Consigne de travail 1 » Extrayez du texte sur Calamity Jane le passage situé entre « Les photos que » et « costumes du film. », ces deux bornes comprises.
Consigne de travail 2 » Rédigez la suite du texte sur Calamity Jane à partir de sa dernière phrase.

Les photos que l’on possède de Calamity Jane la montrent à la fois en tenue d’aventurière (en pantalon, vêtements pratiques) et en tenue coquette ou a minima, correspondant aux habitudes de l’époque pour une femme. Dans votre film, elle alterne aussi sa façon de s’habiller aux circonstances, et plus généralement, on sent qu’il y a eu un gros travail effectué sur les costumes du film.
Calamity Jane aimait beaucoup se faire prendre en photo et on peut la voir en uniforme de théâtre, en chasseuse ou en robe élégante. C'est, je pense, un des traits qui la caractérise le mieux, ce goût pour le déguisement et aussi pour la fête. C'est un aspect que nous avons transposé dans son enfance et avec lequel nous nous sommes beaucoup amusé. Notre sujet c'est "qu'est-ce que c'est qu'être un garçon ?", "qu'est-ce que c'est qu'être une fille ?" Et sur ce sujet, les habits, les codes comptent beaucoup. C'est aussi une époque où l'on pouvait se couper les cheveux, mettre des vétements d'homme et aller à la ville suivante pour vivre une nouvelle vie. Un certain nombre de femmes de l'époque l'a fait ne serait-ce que pour survivre. La spécificité de Calamity Jane est justement d'assumer être une femme tout en agissant comme les hommes de l'époque. Dans le film, Martha Jane garde un élément vestimentaire des personnages qu'elle rencontre. Elle construit ainsi ce personnage hors du commun qui résonne aujourd'hui encore.

Matériel fourni »
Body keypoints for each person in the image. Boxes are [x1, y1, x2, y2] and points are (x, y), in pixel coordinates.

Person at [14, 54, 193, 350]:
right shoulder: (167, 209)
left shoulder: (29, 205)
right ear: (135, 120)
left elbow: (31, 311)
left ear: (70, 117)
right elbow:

Réponse à l'exercice 1 »
Les photos que l’on possède de Calamity Jane la montrent à la fois en tenue d’aventurière (en pantalon, vêtements pratiques) et en tenue coquette ou a minima, correspondant aux habitudes de l’époque pour une femme. Dans votre film, elle alterne aussi sa façon de s’habiller aux circonstances, et plus généralement, on sent qu’il y a eu un gros travail effectué sur les costumes du film.

Réponse à l'exercice 2 »
Vous avez opté pour un trait simple et joué sur la multiplicité des couleurs comme c’était déjà le cas sur Tout en haut du monde, est-ce que vous pouvez nous en dire plus sur vos choix et vos intentions graphiques sur ce film ?
Nous avons utilisé le même procédé de fabrication que pour TEHDM. Les personnages sont animés sans traits de contours. Ils sont dessinés en quelques taches de couleurs et s'intègrent ainsi dans les paysages qui sont peints de la même manière. Nous avons cherché à créer une expérience forte pour les spectateurs. Ils sont plongés dans des couleurs très saturées, très expressives. Patrice Suau qui a développé ce style très coloré s'est servi de son expérience de peintre sur le motif et de sa culture picturale en utilisant des techniques de peintres impressionnistes, des fauves ou des nabis pour rendre le gigantisme des paysages américains. Il a aussi restreint ses couleurs de base en n'utilisant que les couleurs des pigments disponibles pour la peinture à l'huile. L'univers coloré du film est donc très ancré dans celui des peintres du 19e siècle, des impressionnistes ou des paysagistes américains.
Le film a une ampleur visuelle et un réel intérêt à être découvert sur grand écran, comme beaucoup de westerns. Est-ce que vous aviez cette ambition d’un récit d’émancipation qui soit aussi un vrai western ?
L'une de vos collègues journalistes l'a résumé avec une formule "conquète de soi, conquète de l'Ouest" que je trouve très efficace. À la racine du projet, le western était plutôt un repoussoir plutôt qu'une envie. J'avais du western une image biaisée de vengeance, de glorification de la justice par soi-même dans des contextes très machistes. Il a fallu que j'en découvre d'autres aspects avant d'en revendiquer le genre. Avec toute l'équipe, nous l'avons pensé comme un film de cinéma et on espère que le public viendra dans les salles le découvrir.
Propos recueillis par mail le 13 octobre 2020.